The line containing "1094 222 4422" marks the end, so write out exactly every line from the top of the entries below through that one.

(Collected data)
== Segment start ==

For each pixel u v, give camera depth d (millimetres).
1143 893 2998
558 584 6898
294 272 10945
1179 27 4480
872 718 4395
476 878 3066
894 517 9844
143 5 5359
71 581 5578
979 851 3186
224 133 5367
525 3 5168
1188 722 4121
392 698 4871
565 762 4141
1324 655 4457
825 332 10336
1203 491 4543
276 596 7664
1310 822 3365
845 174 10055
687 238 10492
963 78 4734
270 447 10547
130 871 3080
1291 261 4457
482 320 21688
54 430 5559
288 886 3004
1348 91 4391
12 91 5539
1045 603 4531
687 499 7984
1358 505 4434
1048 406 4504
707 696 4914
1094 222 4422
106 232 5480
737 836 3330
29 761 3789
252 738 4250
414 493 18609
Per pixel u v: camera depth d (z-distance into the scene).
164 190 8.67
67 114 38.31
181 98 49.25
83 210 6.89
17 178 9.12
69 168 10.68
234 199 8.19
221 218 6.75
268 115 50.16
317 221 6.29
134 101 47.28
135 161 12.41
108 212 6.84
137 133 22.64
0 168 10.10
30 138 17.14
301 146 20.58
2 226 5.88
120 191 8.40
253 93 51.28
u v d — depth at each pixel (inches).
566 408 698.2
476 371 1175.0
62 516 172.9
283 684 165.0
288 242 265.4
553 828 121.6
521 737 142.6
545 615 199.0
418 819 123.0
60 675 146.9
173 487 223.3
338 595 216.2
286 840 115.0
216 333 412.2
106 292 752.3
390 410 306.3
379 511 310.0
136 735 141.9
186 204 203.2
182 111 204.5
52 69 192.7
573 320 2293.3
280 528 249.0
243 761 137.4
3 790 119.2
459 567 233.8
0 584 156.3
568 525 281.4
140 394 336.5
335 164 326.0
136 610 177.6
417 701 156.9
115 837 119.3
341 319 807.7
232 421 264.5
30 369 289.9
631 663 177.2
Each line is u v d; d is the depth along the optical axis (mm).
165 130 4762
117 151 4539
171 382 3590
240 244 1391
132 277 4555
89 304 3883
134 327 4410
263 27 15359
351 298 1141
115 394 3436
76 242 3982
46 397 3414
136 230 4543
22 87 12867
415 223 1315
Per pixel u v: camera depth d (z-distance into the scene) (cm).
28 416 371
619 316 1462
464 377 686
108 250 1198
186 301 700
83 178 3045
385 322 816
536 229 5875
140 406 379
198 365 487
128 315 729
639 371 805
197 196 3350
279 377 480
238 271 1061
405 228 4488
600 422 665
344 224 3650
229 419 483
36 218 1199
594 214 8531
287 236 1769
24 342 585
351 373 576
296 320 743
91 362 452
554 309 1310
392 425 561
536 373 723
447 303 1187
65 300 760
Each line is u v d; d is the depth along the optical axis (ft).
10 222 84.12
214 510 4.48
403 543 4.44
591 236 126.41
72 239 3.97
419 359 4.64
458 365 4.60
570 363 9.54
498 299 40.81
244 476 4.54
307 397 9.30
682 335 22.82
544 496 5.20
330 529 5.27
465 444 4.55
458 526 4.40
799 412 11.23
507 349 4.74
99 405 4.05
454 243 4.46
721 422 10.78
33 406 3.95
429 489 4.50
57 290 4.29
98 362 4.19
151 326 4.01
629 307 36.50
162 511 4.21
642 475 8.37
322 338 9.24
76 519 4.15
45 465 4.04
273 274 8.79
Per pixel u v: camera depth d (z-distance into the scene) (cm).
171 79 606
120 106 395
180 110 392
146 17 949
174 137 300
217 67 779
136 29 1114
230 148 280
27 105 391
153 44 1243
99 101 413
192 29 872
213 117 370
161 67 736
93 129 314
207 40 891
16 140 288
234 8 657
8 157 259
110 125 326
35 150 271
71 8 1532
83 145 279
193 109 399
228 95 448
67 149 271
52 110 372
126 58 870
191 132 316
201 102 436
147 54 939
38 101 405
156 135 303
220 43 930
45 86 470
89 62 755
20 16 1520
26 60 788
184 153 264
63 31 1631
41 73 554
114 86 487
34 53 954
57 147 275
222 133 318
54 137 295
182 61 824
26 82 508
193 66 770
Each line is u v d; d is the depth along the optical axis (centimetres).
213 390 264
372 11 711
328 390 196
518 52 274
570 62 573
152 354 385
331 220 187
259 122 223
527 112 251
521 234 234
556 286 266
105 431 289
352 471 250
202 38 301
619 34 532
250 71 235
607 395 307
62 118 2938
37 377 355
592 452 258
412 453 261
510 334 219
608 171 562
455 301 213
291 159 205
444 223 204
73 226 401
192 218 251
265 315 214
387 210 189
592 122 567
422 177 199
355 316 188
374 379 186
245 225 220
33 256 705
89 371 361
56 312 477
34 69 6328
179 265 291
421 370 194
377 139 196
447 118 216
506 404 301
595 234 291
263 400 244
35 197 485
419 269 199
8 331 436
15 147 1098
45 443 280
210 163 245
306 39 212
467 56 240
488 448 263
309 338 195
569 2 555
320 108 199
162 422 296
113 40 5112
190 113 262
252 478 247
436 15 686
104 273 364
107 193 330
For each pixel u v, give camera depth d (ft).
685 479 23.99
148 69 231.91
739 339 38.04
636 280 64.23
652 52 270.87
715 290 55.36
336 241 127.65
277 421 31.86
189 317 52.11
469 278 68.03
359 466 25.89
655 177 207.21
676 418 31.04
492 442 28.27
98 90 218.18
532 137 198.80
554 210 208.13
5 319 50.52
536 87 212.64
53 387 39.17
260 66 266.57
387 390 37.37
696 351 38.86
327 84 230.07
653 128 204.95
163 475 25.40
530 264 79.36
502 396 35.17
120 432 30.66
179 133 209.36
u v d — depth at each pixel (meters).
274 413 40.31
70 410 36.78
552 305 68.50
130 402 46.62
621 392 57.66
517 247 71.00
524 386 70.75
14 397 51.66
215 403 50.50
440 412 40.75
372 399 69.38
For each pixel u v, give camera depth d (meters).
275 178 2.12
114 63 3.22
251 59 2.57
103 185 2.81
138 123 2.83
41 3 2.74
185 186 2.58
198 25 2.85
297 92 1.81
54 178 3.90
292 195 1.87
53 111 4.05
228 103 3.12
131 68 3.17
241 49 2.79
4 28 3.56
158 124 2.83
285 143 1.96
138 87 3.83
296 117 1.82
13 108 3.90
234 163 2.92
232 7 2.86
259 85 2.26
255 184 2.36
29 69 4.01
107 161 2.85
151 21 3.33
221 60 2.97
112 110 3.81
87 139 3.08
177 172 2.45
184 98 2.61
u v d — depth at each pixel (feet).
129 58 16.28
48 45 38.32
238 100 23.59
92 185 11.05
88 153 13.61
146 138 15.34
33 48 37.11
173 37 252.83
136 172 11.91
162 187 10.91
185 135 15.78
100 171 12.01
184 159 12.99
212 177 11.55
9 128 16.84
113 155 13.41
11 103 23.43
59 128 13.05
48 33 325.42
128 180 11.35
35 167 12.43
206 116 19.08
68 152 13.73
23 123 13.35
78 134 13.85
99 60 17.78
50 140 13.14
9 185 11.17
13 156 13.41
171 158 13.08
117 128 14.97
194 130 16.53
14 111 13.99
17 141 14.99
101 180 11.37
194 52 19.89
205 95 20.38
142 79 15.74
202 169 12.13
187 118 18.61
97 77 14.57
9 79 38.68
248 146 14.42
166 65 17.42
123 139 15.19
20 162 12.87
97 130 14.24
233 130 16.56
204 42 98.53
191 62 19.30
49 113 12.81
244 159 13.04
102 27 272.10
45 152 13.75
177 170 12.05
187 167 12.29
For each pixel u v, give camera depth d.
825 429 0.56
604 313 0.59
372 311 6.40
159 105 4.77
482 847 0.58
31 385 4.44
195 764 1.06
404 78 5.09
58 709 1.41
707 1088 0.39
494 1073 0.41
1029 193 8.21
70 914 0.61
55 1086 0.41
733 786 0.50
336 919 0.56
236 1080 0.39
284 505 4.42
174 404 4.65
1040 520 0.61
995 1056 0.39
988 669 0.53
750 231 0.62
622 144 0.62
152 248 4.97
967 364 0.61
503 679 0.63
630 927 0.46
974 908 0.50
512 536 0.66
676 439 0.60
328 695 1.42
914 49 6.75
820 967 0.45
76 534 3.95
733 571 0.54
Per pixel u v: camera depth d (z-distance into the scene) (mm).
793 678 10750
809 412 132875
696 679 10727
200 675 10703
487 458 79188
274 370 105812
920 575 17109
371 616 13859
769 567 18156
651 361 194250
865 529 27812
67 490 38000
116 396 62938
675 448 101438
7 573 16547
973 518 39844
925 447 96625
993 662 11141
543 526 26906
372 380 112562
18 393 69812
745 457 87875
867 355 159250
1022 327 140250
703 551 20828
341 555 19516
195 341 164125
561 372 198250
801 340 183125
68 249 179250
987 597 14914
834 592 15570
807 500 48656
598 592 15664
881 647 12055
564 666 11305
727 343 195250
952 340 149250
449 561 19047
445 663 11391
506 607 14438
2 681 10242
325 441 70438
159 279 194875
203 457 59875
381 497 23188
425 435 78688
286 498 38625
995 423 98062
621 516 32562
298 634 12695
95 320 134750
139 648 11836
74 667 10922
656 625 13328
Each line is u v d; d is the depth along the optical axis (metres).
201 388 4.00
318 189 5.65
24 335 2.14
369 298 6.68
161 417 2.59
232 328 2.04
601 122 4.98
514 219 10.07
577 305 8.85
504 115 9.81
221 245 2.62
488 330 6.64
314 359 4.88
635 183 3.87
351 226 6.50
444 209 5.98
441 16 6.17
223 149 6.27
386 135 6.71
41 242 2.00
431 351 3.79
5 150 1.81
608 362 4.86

== Segment end ==

> [Answer section]
For each pixel u v, give camera depth d (millimetres).
1143 893 2998
558 584 6898
294 272 10945
1179 27 4480
872 718 4395
476 878 3066
894 517 9844
143 5 5359
71 581 5578
979 851 3186
224 133 5367
525 3 5168
1188 722 4121
392 698 4871
565 762 4141
1324 655 4457
825 332 10336
1203 491 4543
276 596 7664
1310 822 3365
845 174 10055
687 238 10492
963 78 4734
270 447 10547
130 871 3080
1291 261 4457
482 320 21688
54 430 5559
288 886 3004
1348 91 4391
12 91 5539
1045 603 4531
687 499 7984
1358 505 4434
1048 406 4504
707 696 4914
1094 222 4422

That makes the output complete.